Iphan Reconhece a Tradição Milenar e a Importância da Cachaça de Alambique na Cultura e Economia Nacional
Brasília, Brasil – O modo artesanal de produção da cachaça, bebida emblemática da cultura brasileira e um dos destilados mais consumidos no país, deu um passo significativo para ser reconhecido como Patrimônio Cultural Imaterial do Brasil. O Instituto do Patrimônio Histórico e Artístico Nacional (Iphan) iniciou formalmente o processo para o registro desse saber-fazer ancestral, um movimento que valoriza não apenas uma bebida, mas toda uma cadeia de conhecimento, tradição e identidade nacional.
A iniciativa de reconhecimento da cachaça de alambique como patrimônio cultural é um marco para os produtores e para a história do Brasil. O processo, que teve seu início com a celebração de um acordo de cooperação técnica entre o Iphan e o Ministério da Agricultura e Pecuária (Mapa) na última quinta-feira, 29 de maio de 2025, em Brasília, visa salvaguardar os métodos tradicionais de produção. Essa parceria é fundamental para garantir a autenticidade e a continuidade das técnicas transmitidas por gerações, que diferenciam a cachaça artesanal da produção industrial.
A cachaça é muito mais do que um destilado; ela é um elemento intrínseco à formação cultural e socioeconômica do Brasil. Sua produção artesanal, que remonta aos tempos coloniais, envolve um processo cuidadoso e detalhado. A matéria-prima é o caldo da cana-de-açúcar, que é fermentado e destilado em alambiques de cobre. Diferente da cachaça industrial, que utiliza colunas de destilação contínua e pode incluir aditivos, a cachaça artesanal preserva a pureza dos ingredientes e as características sensoriais únicas, influenciadas pelo terroir, tipo de fermento e tempo de envelhecimento em diferentes tipos de madeiras.
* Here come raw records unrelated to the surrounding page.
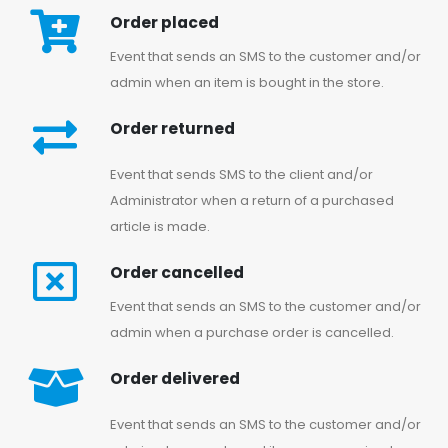
Order placed
Event that sends an SMS to the customer and/or
admin when an item is bought in the store.
Order returned
Event that sends SMS to the client and/or
Administrator when a return of a purchased
article is made.
Order cancelled
Event that sends an SMS to the customer and/or
admin when a purchase order is cancelled.
Order delivered
Event that sends an SMS to the customer and/or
O reconhecimento pelo Iphan trará inúmeros benefícios. Além de proteger a tradição e o conhecimento dos mestres alambiqueiros, o título de Patrimônio Cultural Imaterial pode impulsionar o turismo rural e a economia local em regiões produtoras. Pequenos e médios produtores, que são a base da cachaça de alambique, ganharão maior visibilidade e valorização, reforçando a importância da agricultura familiar e da produção sustentável. A certificação e a valorização cultural podem, inclusive, abrir novas portas para o mercado internacional, aumentando a exportação de um produto genuinamente brasileiro.
Atualmente, o Brasil conta com cerca de 800 produtores de cachaça de alambique, que contribuem para uma produção de aproximadamente 800 milhões de litros por ano. Desse total, apenas uma pequena parcela é destinada à exportação, mas o potencial de crescimento é enorme. A cachaça já possui o reconhecimento de indicação geográfica, o que a distingue e a protege como um produto de origem brasileira, similar ao que acontece com o Champagne na França ou o Tequila no México.
O processo de registro como Patrimônio Cultural Imaterial envolve diversas etapas, incluindo pesquisas aprofundadas, levantamento de informações junto aos produtores, documentação das práticas e saberes, e a realização de audiências públicas. O objetivo é criar um dossiê robusto que justifique a inclusão do modo de fazer cachaça no Livro de Registro dos Saberes do Iphan. Esse processo culminará em uma política de salvaguarda, que garantirá a perpetuação dessa tradição para as futuras gerações.
A cachaça de alambique representa um elo entre o passado e o presente do Brasil, carregando histórias, sabores e uma riqueza cultural que merece ser celebrada e protegida. O início deste processo é um reconhecimento fundamental da relevância dessa bebida não apenas como um produto agrícola, mas como um elemento vivo e pulsante da identidade brasileira.